In it, the Vilna Gaon says to the Dubno Maggid: “Help me to understand. What makes a parable so influential? If I recite Torah, there’s a small audience, but let me tell a parable and the synagogue is full. Why is that?”

The Dubno Maggid then personifies Parable and Truth, Truth being naked and scaring off all who see him, and Parable “dressed in splendid clothes of beautiful colors.”

“I’ll tell you a secret,” Parable tells Truth. “Everyone likes things to be disguised and prettied up a bit. Let me lend you some splendid clothes like mine.”

Truth accepts Parable’s offer and borrows some clothes, and the two go on as an inseparable and beloved pair.


Rivka Bennun Kay — Shabbos Reads Editor 

Klara and the Sun by Kazuo Ishiguro 

I must admit, I’m still finishing the book I was reading when we last did this series—I’m a slow reader and I’m busy! But after I finish the last chapter of The Empathy Exams, the next book I have lined up is Klara and the Sun by Kazuo Ishiguro, winner of the Nobel Prize in Literature. 

It tells the story of Klara, an Artificial Friend designed to keep children company. Klara is exceptionally observant, watching the world from her place in a shop window before being purchased to care for a fragile teenage girl suffering from a mysterious illness. 

Written in Ishiguro’s restrained, elegant style, Klara and the Sun is both tender and unsettling, blending speculative fiction with deep emotional insight. The novel invites readers to reflect on faith, mortality, and the quiet ways people care for one another, long after the last page.

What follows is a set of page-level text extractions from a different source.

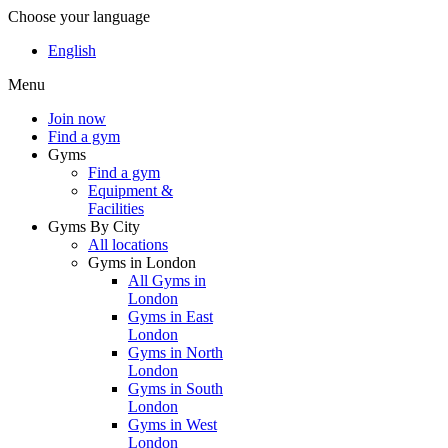
Choose your language
English
Menu
Join now
Find a gym
Gyms
Find a gym
Equipment &
Facilities
Gyms By City
All locations
Gyms in London
All Gyms in
London
Gyms in East
London
Gyms in North
London
Gyms in South
London
Gyms in West
London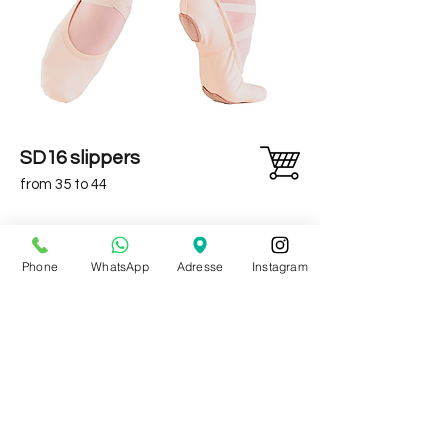
SD16 slippers
from 35 to 44
Phone
WhatsApp
Adresse
Instagram
continue shopping
* To benefit from this discount, indicate the code when
validating your basket. Except on promotional items, bars,
mats and dance mirrors.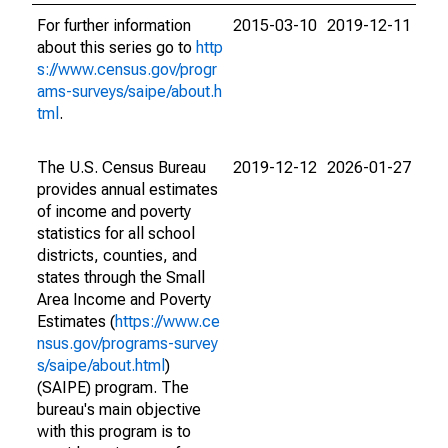
For further information
2015-03-10
2019-12-11
about this series go to
http
s://www.census.gov/progr
ams-surveys/saipe/about.h
tml
.
The U.S. Census Bureau
2019-12-12
2026-01-27
provides annual estimates
of income and poverty
statistics for all school
districts, counties, and
states through the Small
Area Income and Poverty
Estimates (
https://www.ce
nsus.gov/programs-survey
s/saipe/about.html
)
(SAIPE) program. The
bureau's main objective
with this program is to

So far I have only skimmed its pages, but as a longtime fiction-lover, I’m excited to read a novel that grapples with artificial intelligence in a deeply human way. It feels especially timely as these tools become increasingly woven into everyday life.

RELATED: What to Read If You’re Thinking About AI, the Soul, and the Future


Gabriella Jacobs — Social Media Manager 

Life of Pi by Yann Martel 

Life of Pi has been recommended to me on multiple occasions, likely because I tend to enjoy reading fiction that, underneath a good story, gets at big and timeless ideas. The narrative of the novel is itself gripping and adventure filled: A boy named Pi Patel survives a shipwreck and ends up on a lifeboat with a Bengal tiger. But, I am not surprised to report that the part that has been most interesting to me is learning to understand and appreciate Pi’s way of seeing the world.

He practices Hinduism, Christianity, and Islam at the same time, a phenomenon which is unique to any character I have yet come across. His religious life is integral to how he makes sense of his circumstances throughout the book, and in particular how he acclimates to his devastated situation following the shipwreck. This allows for very interesting thinking on comparative religious outlook and practice. At least for me, it also inspired a newfound appreciation for how God is present in every aspect of life.